§ Records shown
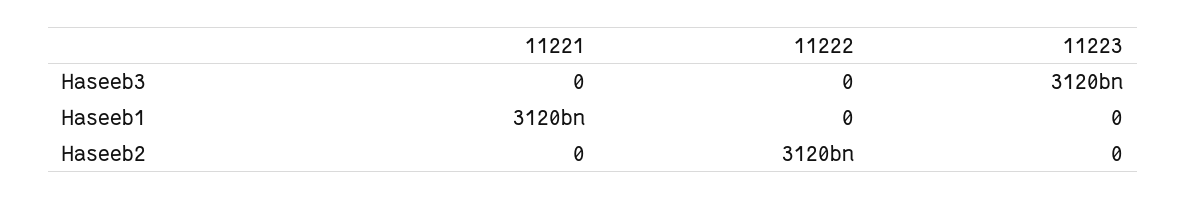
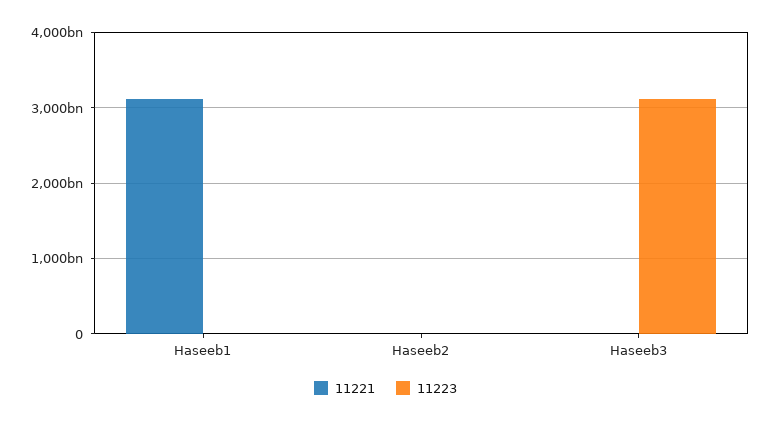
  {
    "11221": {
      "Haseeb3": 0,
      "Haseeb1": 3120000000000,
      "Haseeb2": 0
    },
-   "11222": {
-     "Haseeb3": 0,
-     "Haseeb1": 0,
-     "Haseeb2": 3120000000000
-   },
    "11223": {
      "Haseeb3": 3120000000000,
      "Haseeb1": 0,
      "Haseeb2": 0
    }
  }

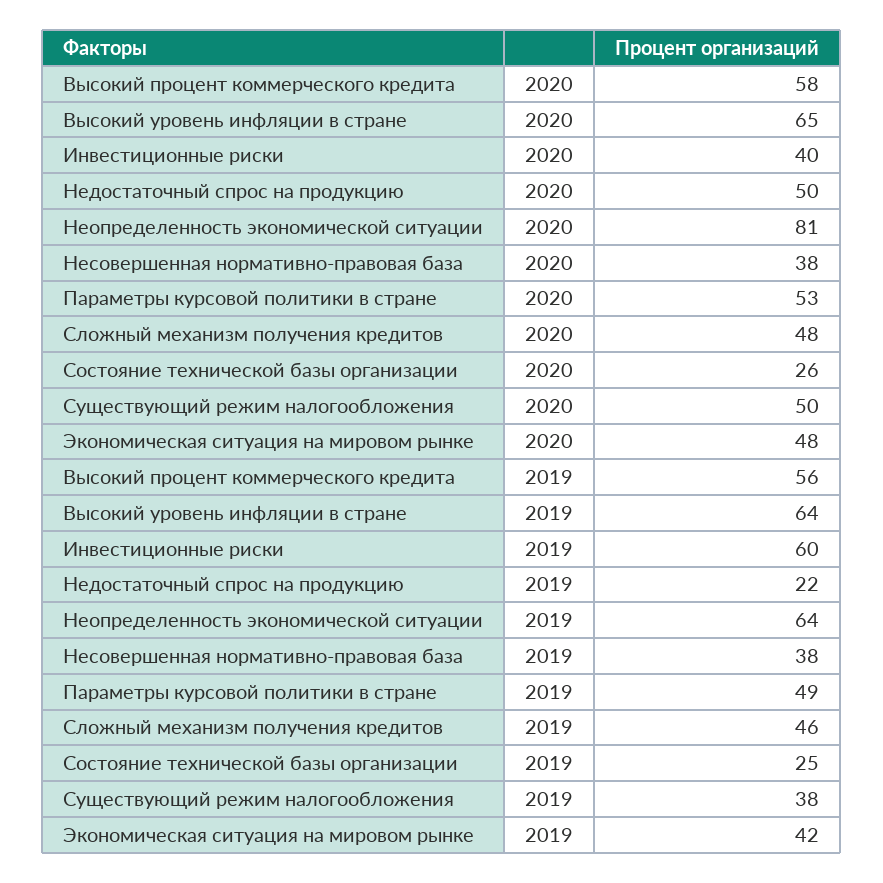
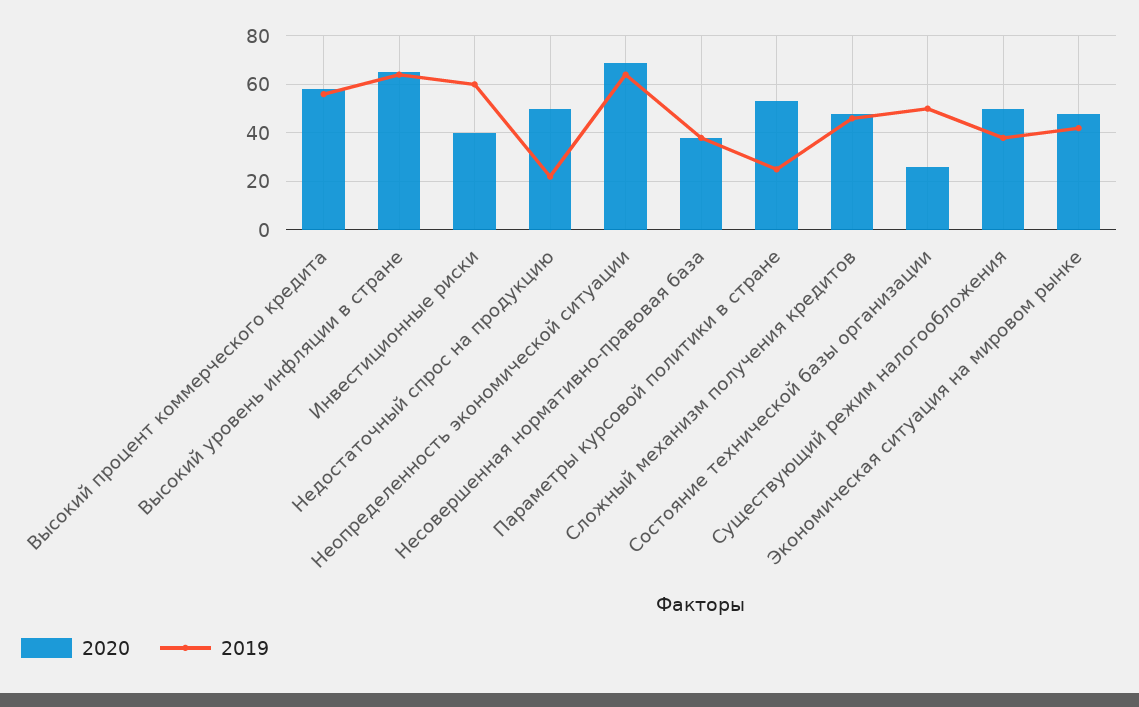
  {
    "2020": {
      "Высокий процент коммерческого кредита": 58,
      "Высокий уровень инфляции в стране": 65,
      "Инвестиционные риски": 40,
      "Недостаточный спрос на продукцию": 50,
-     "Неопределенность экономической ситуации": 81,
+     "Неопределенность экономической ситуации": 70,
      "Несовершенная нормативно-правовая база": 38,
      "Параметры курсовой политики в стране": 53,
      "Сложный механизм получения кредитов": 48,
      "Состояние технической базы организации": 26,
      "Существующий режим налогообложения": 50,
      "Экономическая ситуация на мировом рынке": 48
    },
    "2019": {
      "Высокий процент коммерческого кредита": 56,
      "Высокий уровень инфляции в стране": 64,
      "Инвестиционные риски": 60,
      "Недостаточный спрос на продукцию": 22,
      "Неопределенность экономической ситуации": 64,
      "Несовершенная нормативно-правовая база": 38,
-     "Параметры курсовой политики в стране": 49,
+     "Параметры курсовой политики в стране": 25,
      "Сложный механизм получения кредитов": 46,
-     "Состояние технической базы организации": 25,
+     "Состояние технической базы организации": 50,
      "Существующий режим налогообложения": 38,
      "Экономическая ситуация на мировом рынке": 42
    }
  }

* * *

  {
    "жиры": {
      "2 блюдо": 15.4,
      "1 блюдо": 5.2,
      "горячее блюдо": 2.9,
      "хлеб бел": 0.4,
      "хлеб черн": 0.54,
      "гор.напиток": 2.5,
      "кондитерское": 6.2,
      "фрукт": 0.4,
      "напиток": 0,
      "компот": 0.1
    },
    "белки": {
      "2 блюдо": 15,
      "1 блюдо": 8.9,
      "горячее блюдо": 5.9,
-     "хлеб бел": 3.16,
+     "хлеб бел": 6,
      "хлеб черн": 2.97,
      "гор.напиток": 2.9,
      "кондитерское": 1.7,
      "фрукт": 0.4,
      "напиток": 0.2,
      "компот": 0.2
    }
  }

§ Work order
Scan the material above for the string "Сложный". Return each line where it occurs.

§ Response for this exercise
      "Сложный механизм получения кредитов": 48,
      "Сложный механизм получения кредитов": 46,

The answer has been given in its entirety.